Puisi: Di Bandara (Karya Lazuardi Adi Sage)

Puisi "Di Bandara" karya Lazuardi Adi Sage menghadirkan gambaran emosional dan visual yang kuat tentang perpisahan dan jarak, dengan latar belakang ..

Catatan
Di Bandara


jauh sekali negerimu
di lepas landas
jumboku menembus bulan

senja-senja di Bandara
perpisahan rubuhkan airmata
kutampung jadi kolam
kurenangi bulan

pesawatku yang terakhir
terbang malam
meroket waktu
ziiinggg!!!

jauh sekali negerimu
di ujung mata
bulan terpilah-pilah
terobek
terobek
flight nomor 000
meroket waktu
ziiinggg!!!

cahaya jatuh di Bandara
bulan jatuh
angin jatuh
sepi jatuh
jauh sekali negerimu
ziiinnggg!!!

Jakarta, 1986

Sumber: Horison (Maret, 1987)

Analisis Puisi:

Puisi "Di Bandara" karya Lazuardi Adi Sage menghadirkan gambaran emosional dan visual yang kuat tentang perpisahan dan jarak, dengan latar belakang bandara sebagai simbol transisi dan perubahan.
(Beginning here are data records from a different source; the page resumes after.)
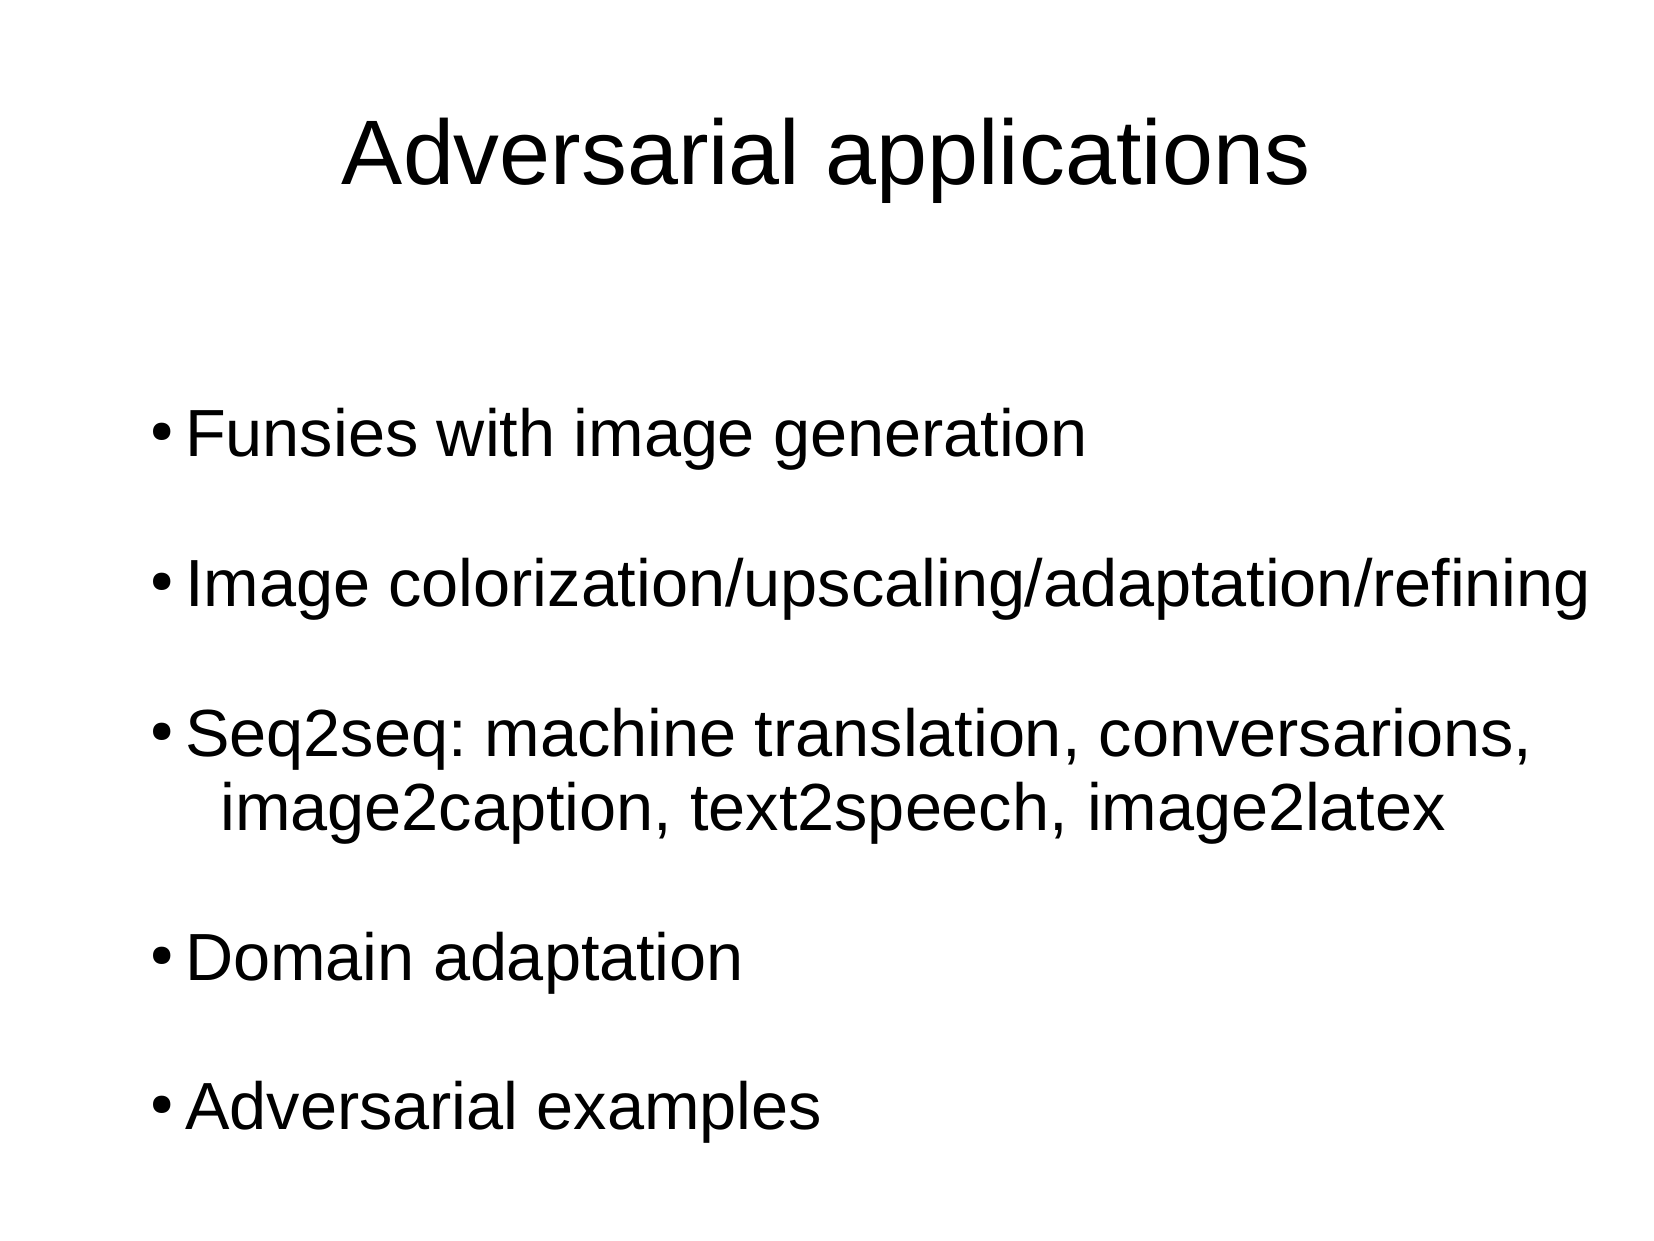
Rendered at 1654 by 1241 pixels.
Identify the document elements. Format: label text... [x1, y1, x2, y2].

text_box Funsies with image generation Image colorization/upscaling/adaptation/refining Seq2seq: machine translation, conversarions, image2caption, text2speech, image2latex Domain adaptation Adversarial examples [135, 389, 1613, 1227]
title Adversarial applications [82, 49, 1571, 257]
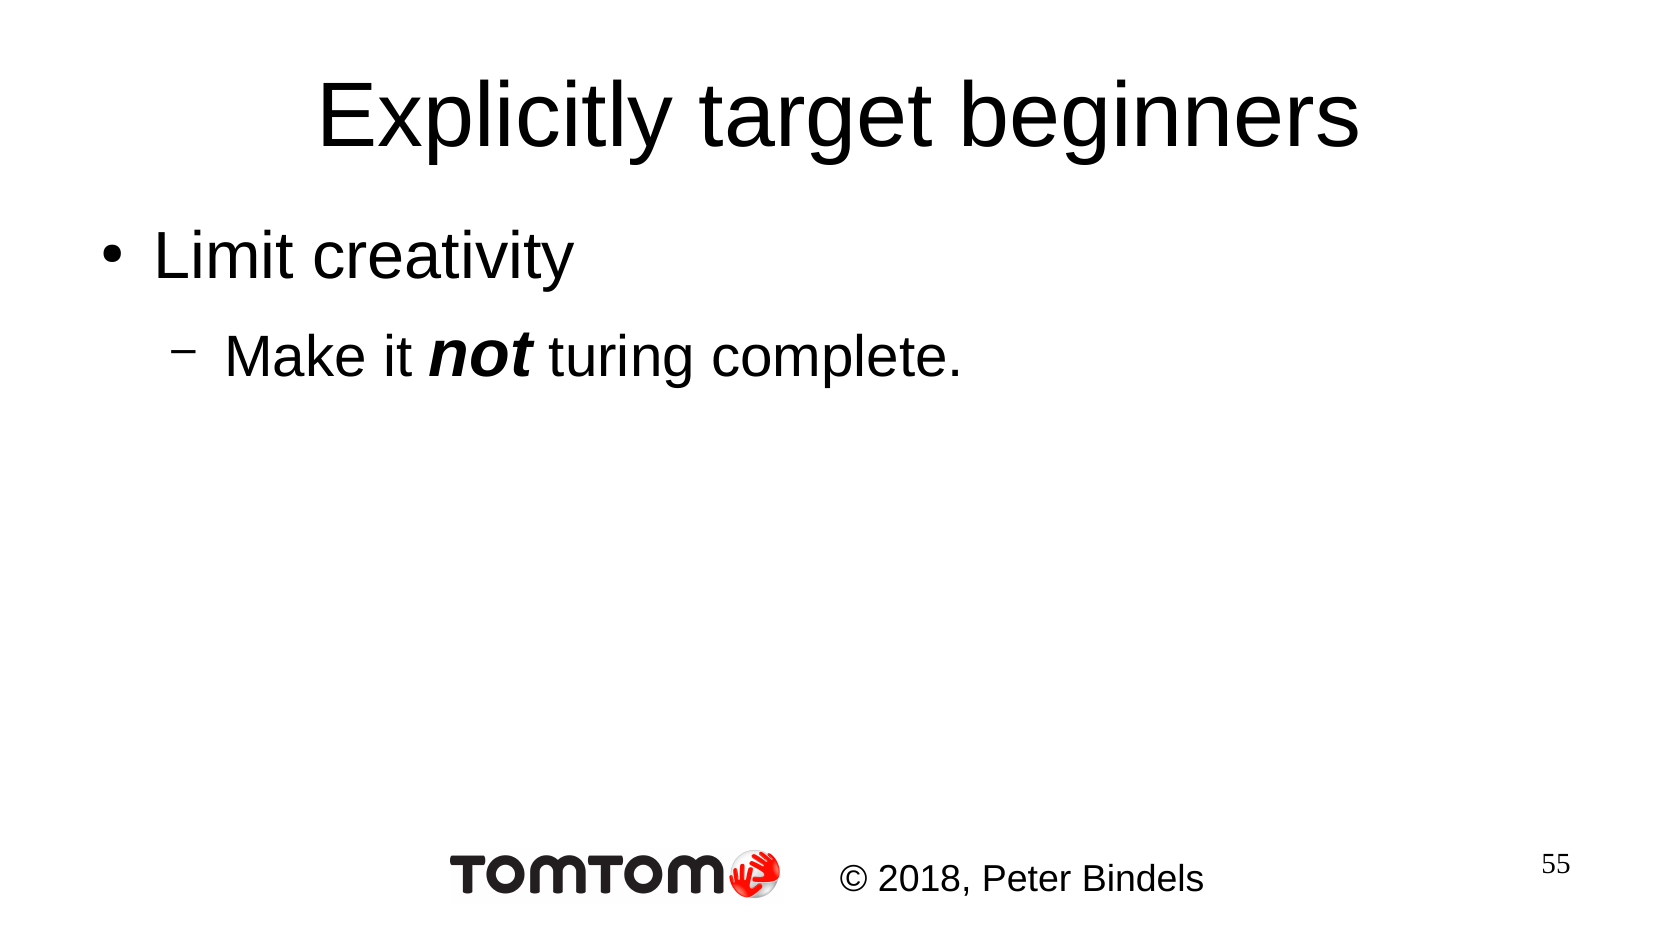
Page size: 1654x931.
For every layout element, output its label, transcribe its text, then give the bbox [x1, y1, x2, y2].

picture [450, 847, 784, 905]
title Explicitly target beginners [82, 37, 1571, 193]
list Limit creativity Make it not turing complete. [82, 217, 1571, 758]
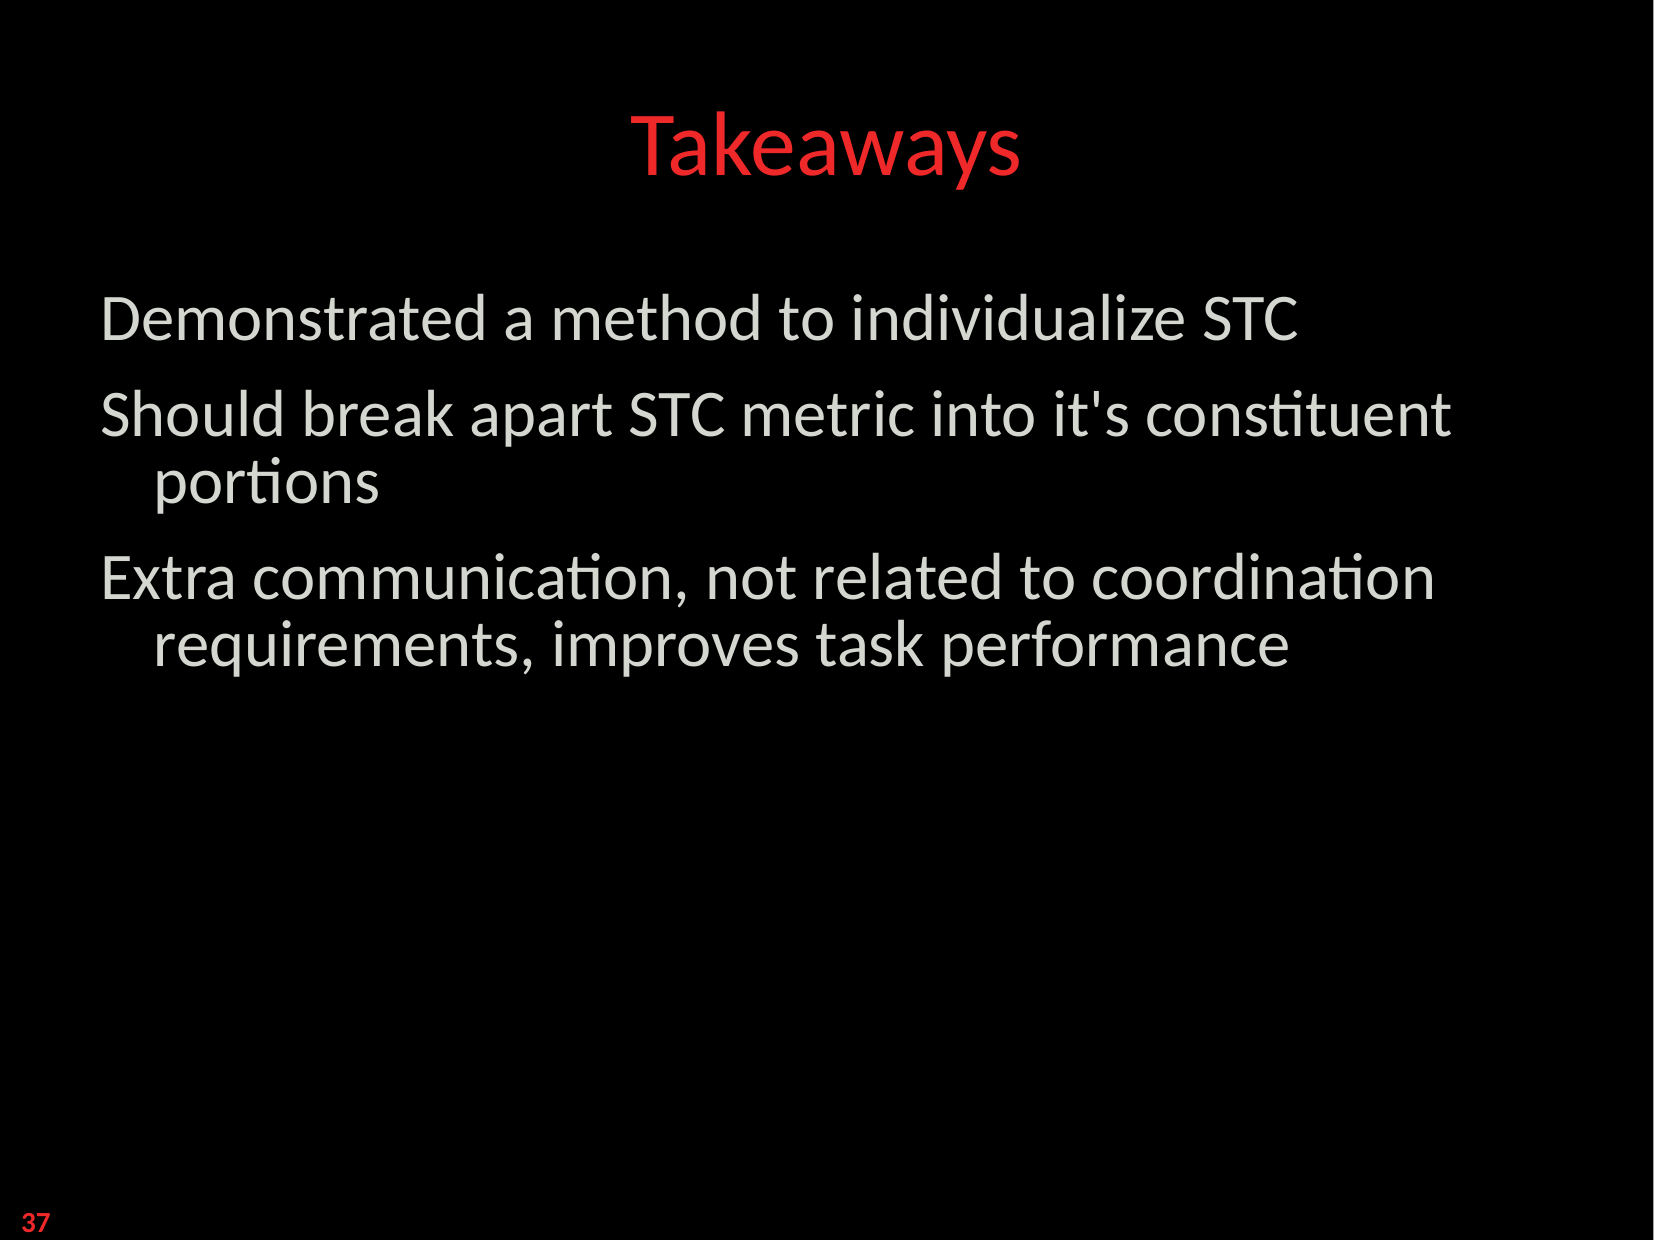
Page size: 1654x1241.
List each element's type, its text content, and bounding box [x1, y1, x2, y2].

list Demonstrated a method to individualize STC Should break apart STC metric into it's constituent portions Extra communication, not related to coordination requirements, improves task performance [82, 290, 1571, 1094]
title Takeaways [82, 56, 1571, 250]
Melalui gaya bahasa yang imajinatif dan penuh perasaan, Sage mengeksplorasi tema perpisahan, perjalanan, dan keterasingan.

Struktur dan Tema

Puisi ini terdiri dari lima bait dengan pola pengulangan dan gambar yang menggugah, menciptakan atmosfer emosional yang mendalam. Sage menggunakan bandara sebagai latar untuk menyampaikan perasaan yang kompleks tentang perpisahan, jarak, dan waktu.

Jarak dan Kesedihan

Puisi dimulai dengan "jauh sekali negerimu / di lepas landas / jumboku menembus bulan". Frasa ini langsung mengesankan jarak yang sangat jauh antara penulis dan negeri yang ditinggalkan. "Jumboku menembus bulan" menggambarkan perjalanan yang melampaui batasan fisik dan metaforis, menekankan betapa jauhnya negeri yang ditinggalkan serta kerinduan yang mendalam.

Perpisahan dan Emosi

Di bait kedua, "senja-senja di Bandara / perpisahan rubuhkan airmata / kutampung jadi kolam / kurenangi bulan", Sage mengilustrasikan suasana emosional di bandara, tempat di mana perpisahan menyebabkan air mata yang melimpah. "Kutampung jadi kolam / kurenangi bulan" menciptakan metafora yang kuat di mana air mata diibaratkan sebagai kolam yang meresapi malam dan bulan, menunjukkan betapa dalamnya kesedihan yang dirasakan.

Perjalanan dan Waktu

Bait ketiga memperkenalkan "pesawatku yang terakhir / terbang malam / meroket waktu / ziiinggg!!!". Di sini, pesawat terakhir melambangkan akhir dari perjalanan atau perpisahan, dengan "meroket waktu" yang menunjukkan bagaimana waktu terasa mempercepat saat berada dalam keadaan emosional. Suara onomatopoeik "ziiinggg!!!" menambah efek dramatis dan menggarisbawahi kecepatan serta intensitas perjalanan.

Keberadaan dan Kekosongan

Di bagian akhir puisi ini, Sage menekankan perasaan jarak dan kekosongan dengan "jauh sekali negerimu / di ujung mata / bulan terpilah-pilah / terobek / terobek / flight nomor 000 / meroket waktu / ziiinggg!!!". Frasa "bulan terpilah-pilah / terobek" menekankan perasaan kehampaan dan fragmentasi yang dialami saat berpisah. Pengulangan dan "ziiinggg!!!" menciptakan efek akhir yang kuat, menyiratkan kekosongan dan kesepian yang mendalam setelah perpisahan.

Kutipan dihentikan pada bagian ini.